Vitória Figueiredo Barreto está desaparecida há três semanas, desde 3 de março, quando fez seu último contato com familiares e amigos. Natural de Fortaleza, ela viajou para o exterior em janeiro, participando de eventos no Marrocos antes de seguir para a Inglaterra, onde se hospedava com uma amiga e trabalhava em um projeto de pesquisa na Universidade de Essex, em Colchester. No dia do desaparecimento, ela almoçou com a amiga e deveria se reencontrar no fim da tarde, mas não apareceu.

Os últimos passos confirmados de Vitória foram registrados na marina de Brightlingsea às 00h16 de 4 de março. A polícia trabalha com a hipótese de que ela tenha levado uma embarcação encontrada à deriva no dia seguinte, próximo à costa de Bradwell-On-Sea. As buscas físicas foram encerradas em 20 de março, mas a investigação segue com múltiplas linhas, incluindo a análise de depoimentos de pessoas próximas e a revisão de locais por onde ela passou.
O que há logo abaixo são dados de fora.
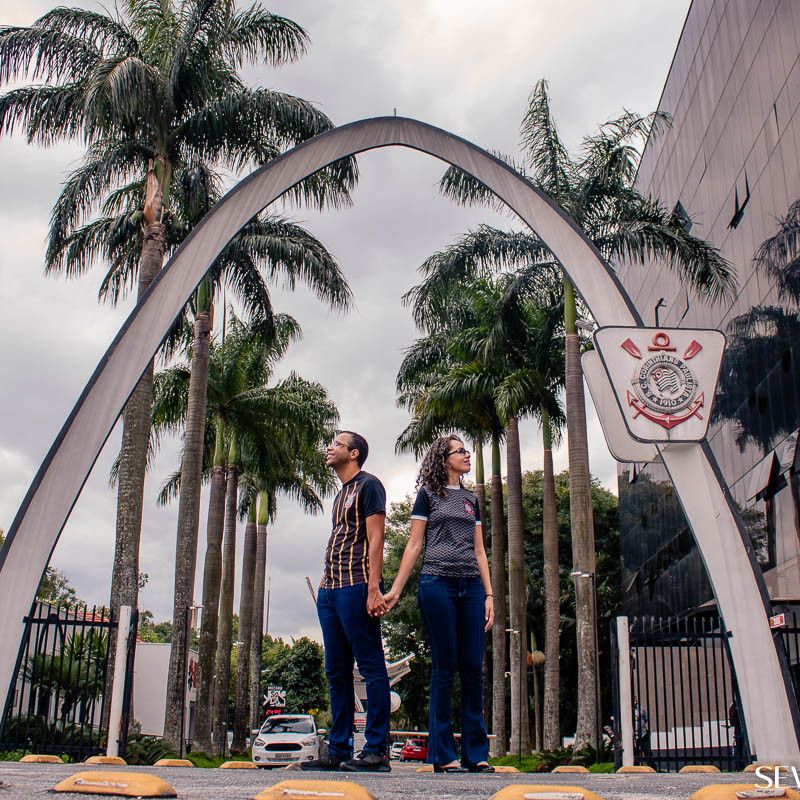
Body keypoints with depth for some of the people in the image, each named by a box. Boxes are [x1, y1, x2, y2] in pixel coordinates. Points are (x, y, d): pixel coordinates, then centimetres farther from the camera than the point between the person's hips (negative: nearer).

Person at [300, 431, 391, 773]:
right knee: (337, 672, 9)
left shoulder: (368, 485, -2)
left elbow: (375, 539, -10)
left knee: (370, 667, -6)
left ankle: (376, 751, -5)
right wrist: (325, 583, 14)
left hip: (355, 587, -9)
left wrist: (373, 588, -19)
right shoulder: (341, 494, 24)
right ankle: (338, 750, 14)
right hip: (330, 590, 9)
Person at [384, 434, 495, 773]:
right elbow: (414, 545, 4)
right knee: (444, 668, -3)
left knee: (473, 668, 1)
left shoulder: (471, 500, 20)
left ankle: (476, 753, 7)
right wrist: (396, 589, -3)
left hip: (471, 586, 4)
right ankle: (443, 754, 3)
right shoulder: (429, 494, 7)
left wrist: (489, 594, 10)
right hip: (437, 583, -4)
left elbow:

Perspectivas e cooperação internacional

Fernanda Silvestre, amiga de Vitória em Fortaleza, expressou que a nova fase das investigações traz expectativa, mas também angústia. Ela destacou que a polícia está considerando várias possibilidades, como um surto, indução a fugir, ingestão de substâncias alteradoras, sequestro ou tráfico, e que é crucial reconstituir os fatos detalhadamente. O namorado e a mãe de Vitória permanecem na Inglaterra acompanhando o caso.

A superintendente Anna Granger mencionou que o acesso a dados financeiros e de comunicação de Vitória é complexo devido à sua nacionalidade brasileira, exigindo cooperação internacional com o apoio da Embaixada do Brasil. A quebra de sigilo bancário já foi aprovada pela Justiça do Ceará, mas até 24 de março, a polícia britânica não havia recebido os dados solicitados. As investigações continuam focadas em desvendar o mistério do desaparecimento, com a esperança de trazer respostas para a família e amigos.